What I Just Finished Reading

10% Happier – Dan Harris
My opinion hasn't been changed by a second read-through: this is an excellent book that does a damn good job of introducing Buddhist concepts without resorting to anodyne BS.

Tarot 101 – Kim Huggens
This book is ultimately good as a reference for learning what sorts of systems and symbolism might be incorporated into any given deck; I was frustrated by how superficial most of the descriptions for any given element were. Perhaps I'm being unfair given that the book is titled Tarot 101, but I also feel there are other authors (e.g., Giles, Kaplan) that do a better job of actually providing basic introductions to said elements, versus saying “these elements exist” and never moving beyond that statement.

What I Am Currently Reading

The Book of Three – Lloyd Alexander
God. God. Alexander isn't using big words, or complex sentences, or pages of descriptive text. So how is this book so good? Whenever I reread him (or Katherine Paterson or Scott O'Dell or Jean Craighead George) I realise how much utter shit is out there, and how high my tolerance for it as grown.

The Seeing Stone – Holly Black & Tony DiTerlizzi
Early days for this one, but I'm enjoying the artwork.
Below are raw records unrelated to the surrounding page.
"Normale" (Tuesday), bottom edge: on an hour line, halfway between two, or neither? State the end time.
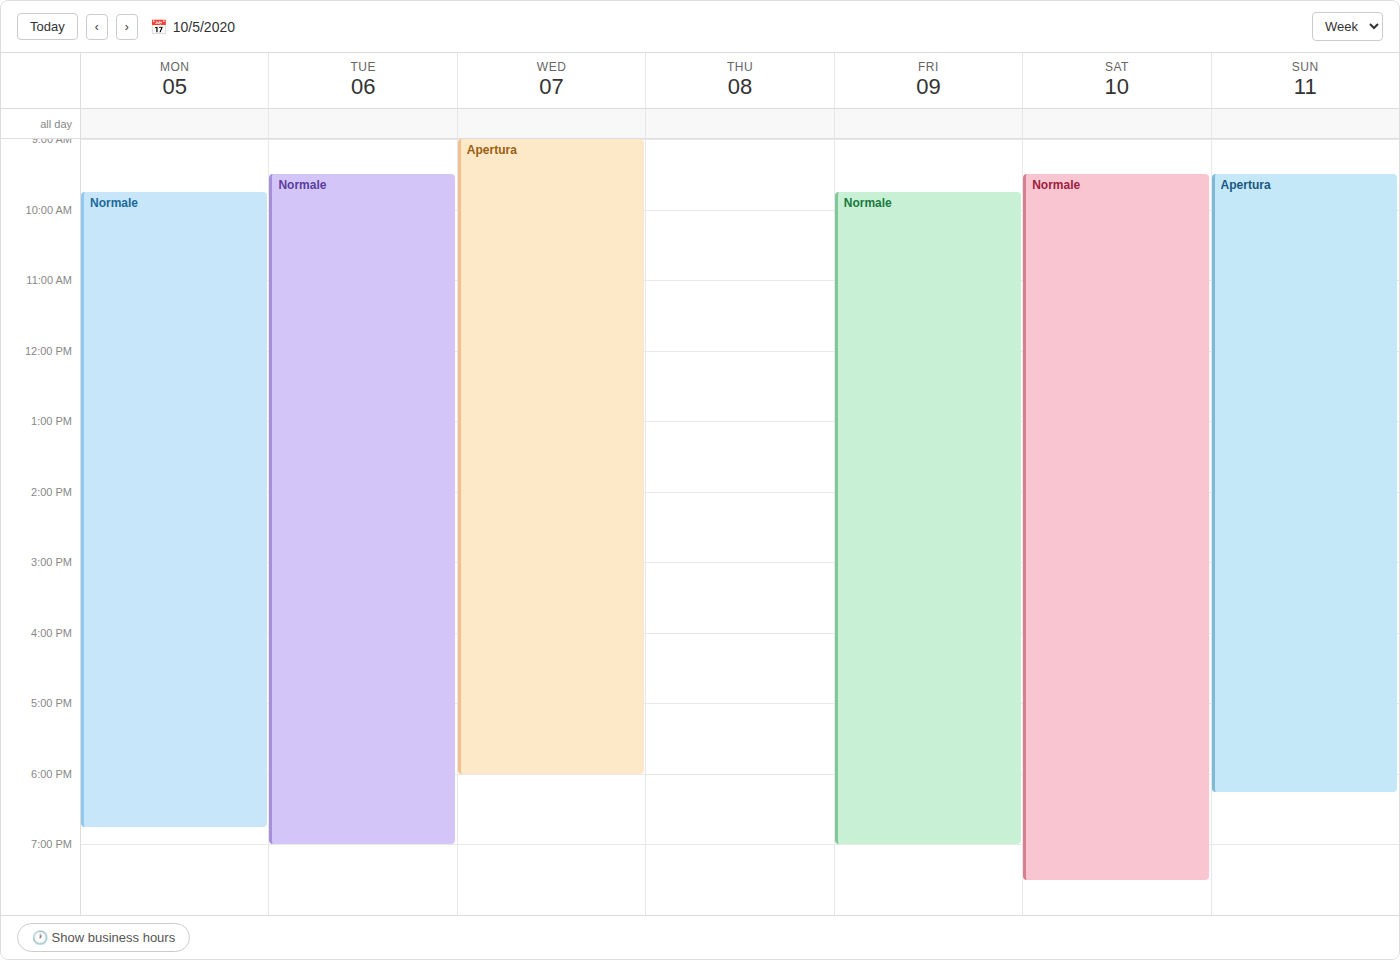
19:00 -- exactly on the 19:00 line.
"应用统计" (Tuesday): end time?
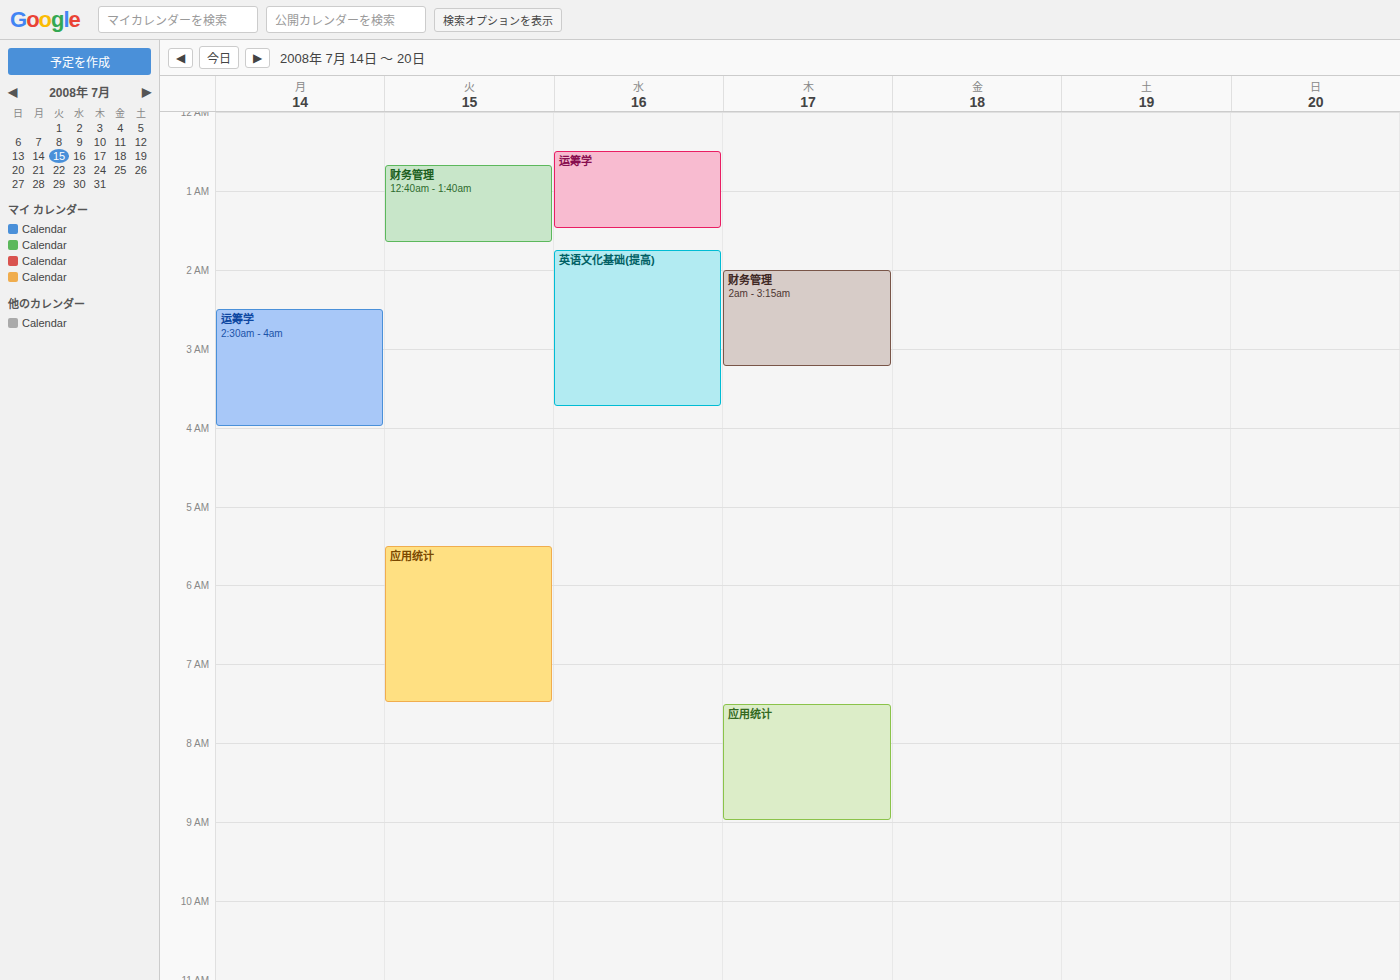
7:30 AM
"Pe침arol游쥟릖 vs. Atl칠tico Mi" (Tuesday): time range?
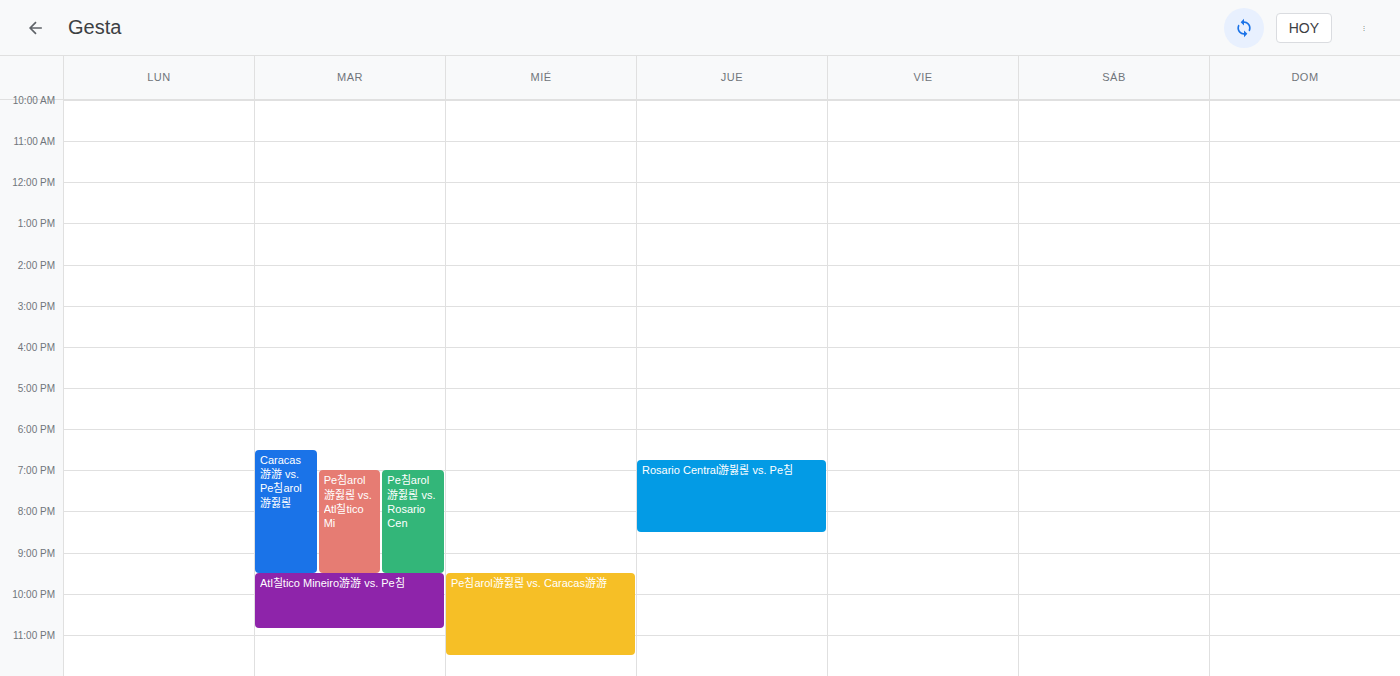
7:00 PM to 9:30 PM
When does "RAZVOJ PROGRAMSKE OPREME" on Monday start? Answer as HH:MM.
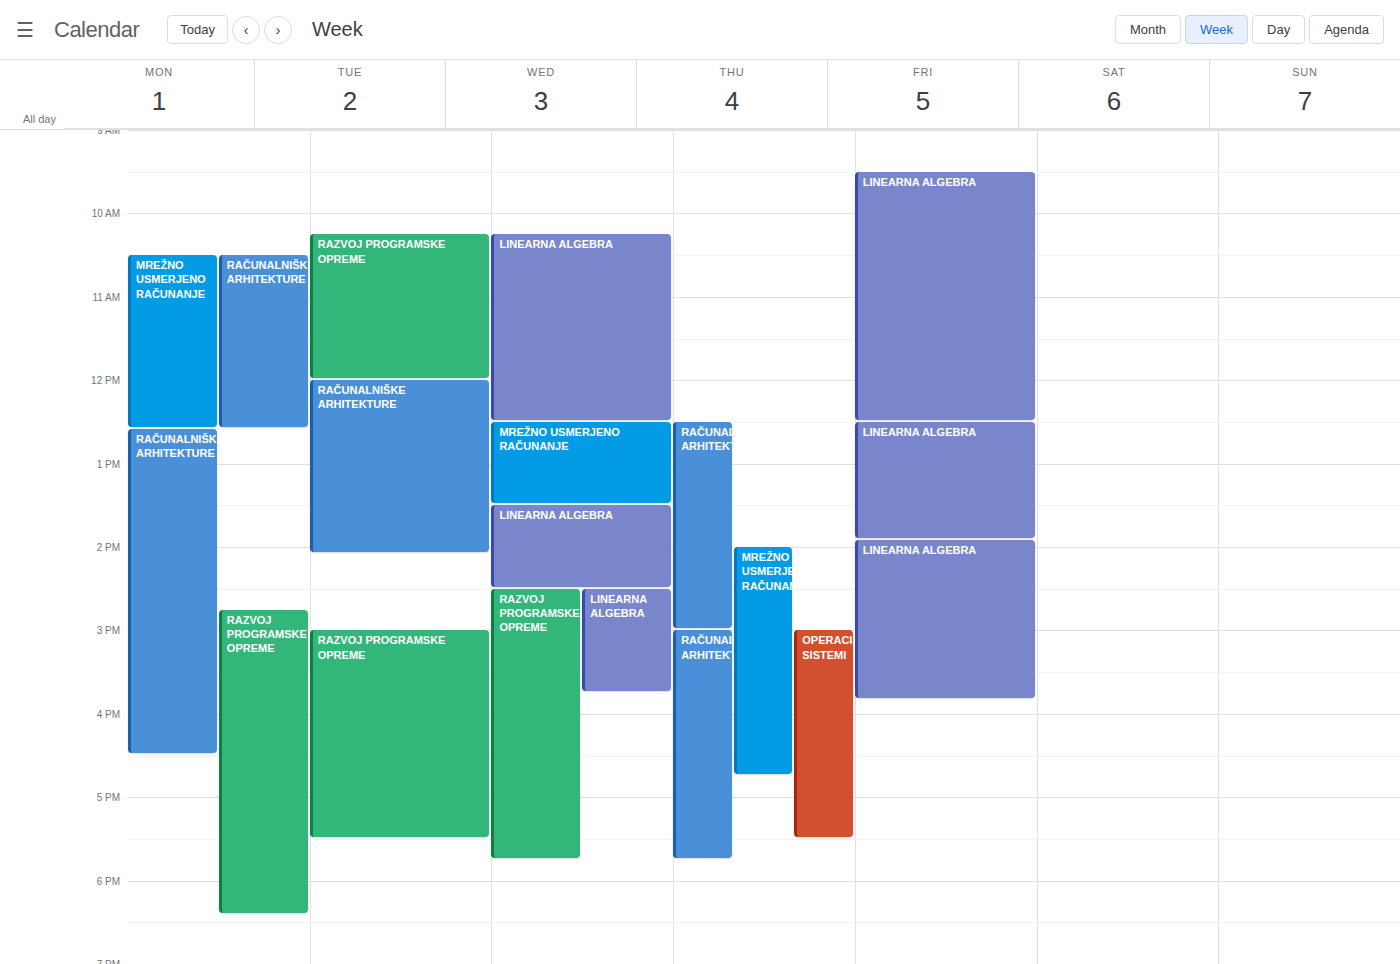
14:45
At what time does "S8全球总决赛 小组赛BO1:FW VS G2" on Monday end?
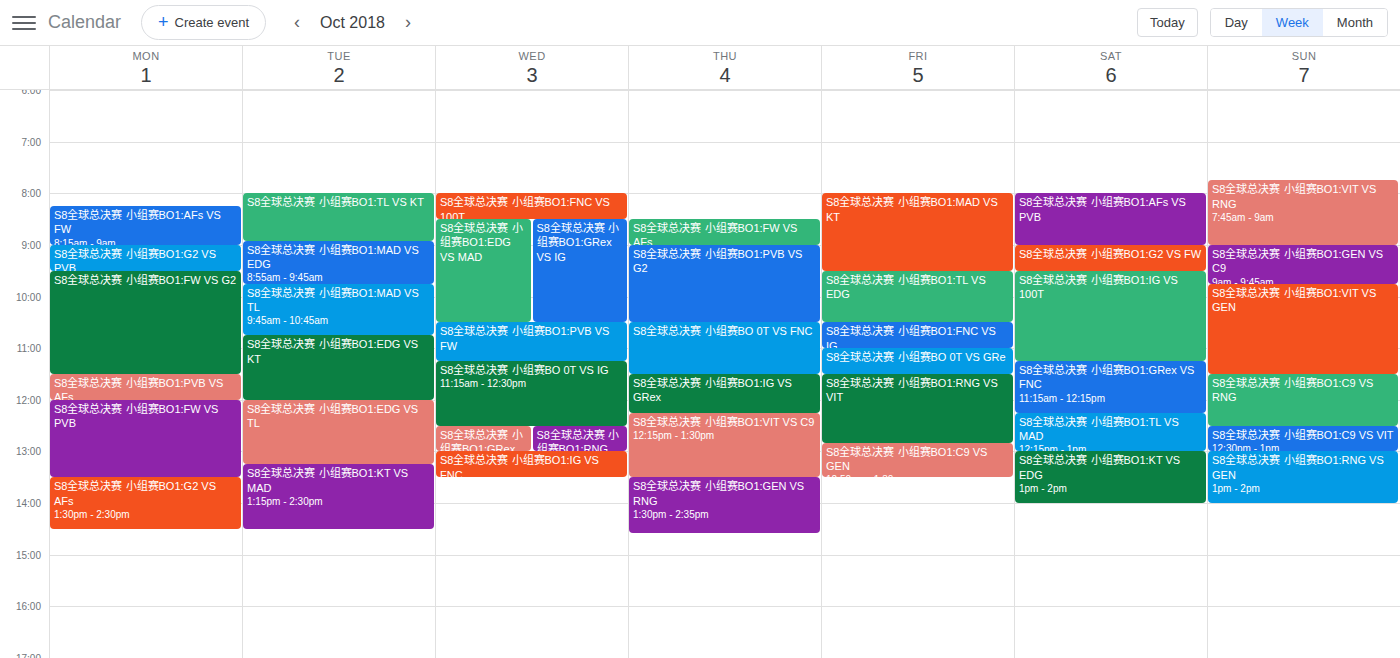
11:30 AM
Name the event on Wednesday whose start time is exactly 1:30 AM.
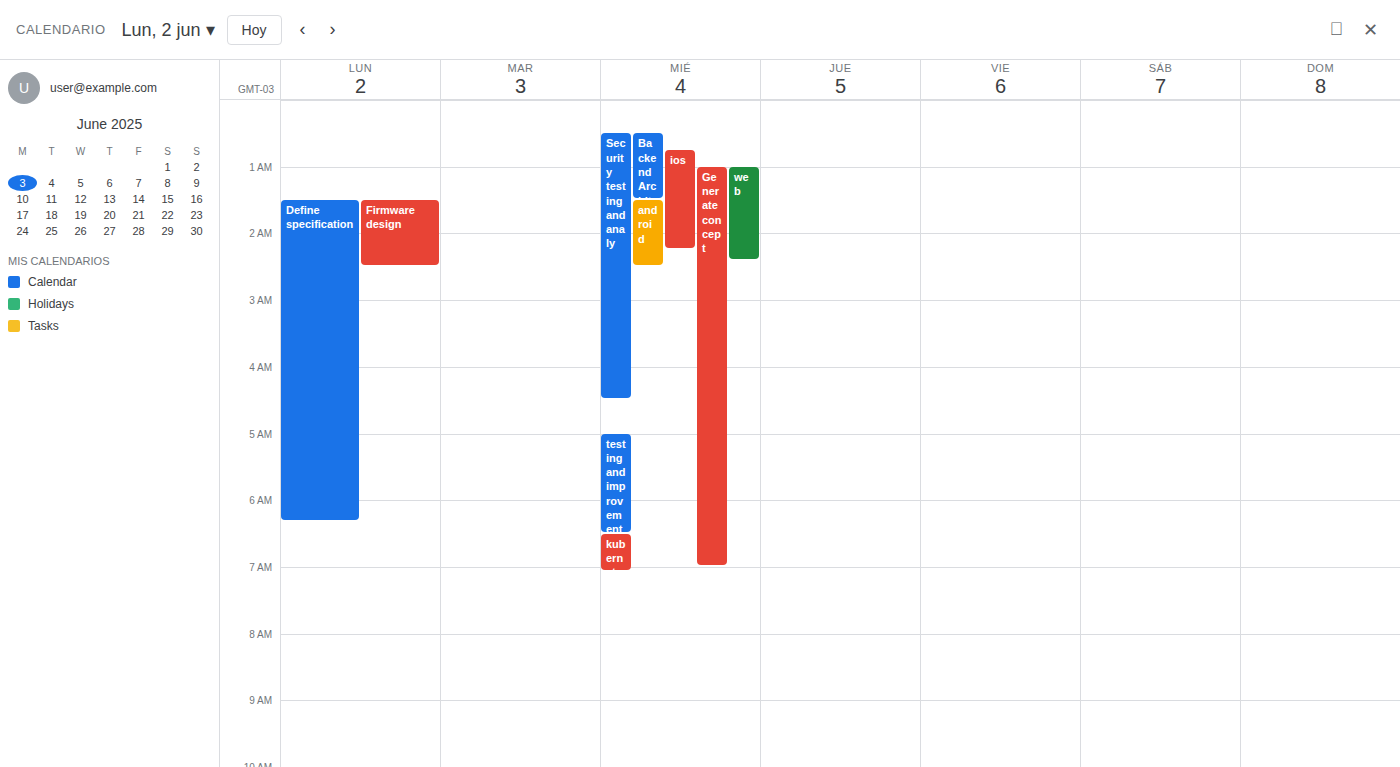
"android"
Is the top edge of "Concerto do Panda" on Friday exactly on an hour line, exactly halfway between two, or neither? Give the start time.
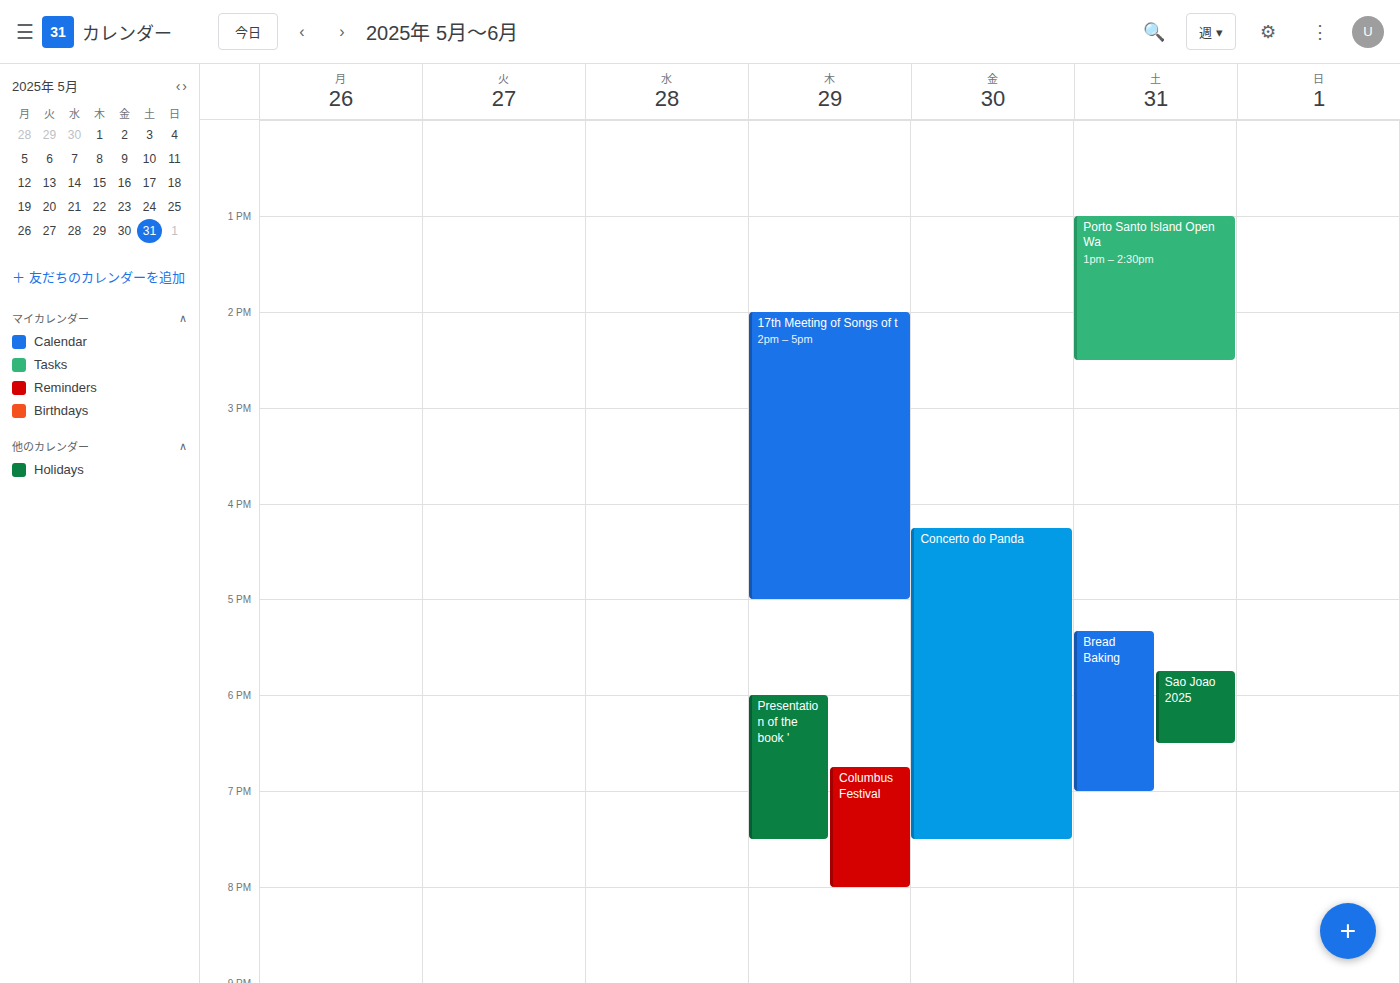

The Infidel Stain – MJ Carter
Only read a few chapters this week.

Preacher – All Hell's A-Coming – Garth Ennis & Steve Dillon
Some of the humor is quite dated; I doubt as many people today would find “men had gay sex!” or “feminists exist!” to be guffaw-inducing punchlines as did in the late nineties. But the serious plot elements that pivot on gender roles are touching and pretty damn transgressive given how old this series is.

The Souls of China – Ian Johnson
Still truckin'.

The Hacking of the American Mind – Robert Lustig
Lustig is an entertaining writer, which is good, because he has a hobbyhorse—sugar—that he is flogging to death. That said, the science he uses to back up his concerns seems sound, and he does a better job than most pop science authors of explaining complicated phenomena in layman's terms. That said, I find myself wishing I'd retained more of all that stuff I learned in undergrad, because it would help me to evaluate his claims. I sense the thesis is going to be that corporations have used sugar (and possibly electronics) to addict people to consumerism-driven quick hits of pleasure at the expense of deeper, yet less exciting contentment, but I haven't made it far enough into the volume yet to be sure.

The Essex Serpent – Sarah Perry
I'm still enjoying the book, but several major plot developments are being telegraphed from miles away, and I have the sneaking suspicion that the climax is going to be little more than “here is what happened to this group of characters over the course of a year.” Which isn't to say it's a bad or unentertaining book by any means, just that I though it would be something more, or else. I'm not exactly sure how to put it into words.

India – Becky Stephen
A quick easy read, but there's quite a lot of putting lipstick on pigs when it comes to issues of caste and treatment of women.

What I'm Reading Next
Because ongoing reading has gotten a bit out of hand, I have instituted a “complete this first” list that includes the seven “reading now” books above, plus Black and DiTerlizzi's Lucinda's Secret, Naomi Novik's Uprooted, and Alexander's The Black Cauldron. I also have The Strangler Vine and Midnight Riot going on audiobook, because why not?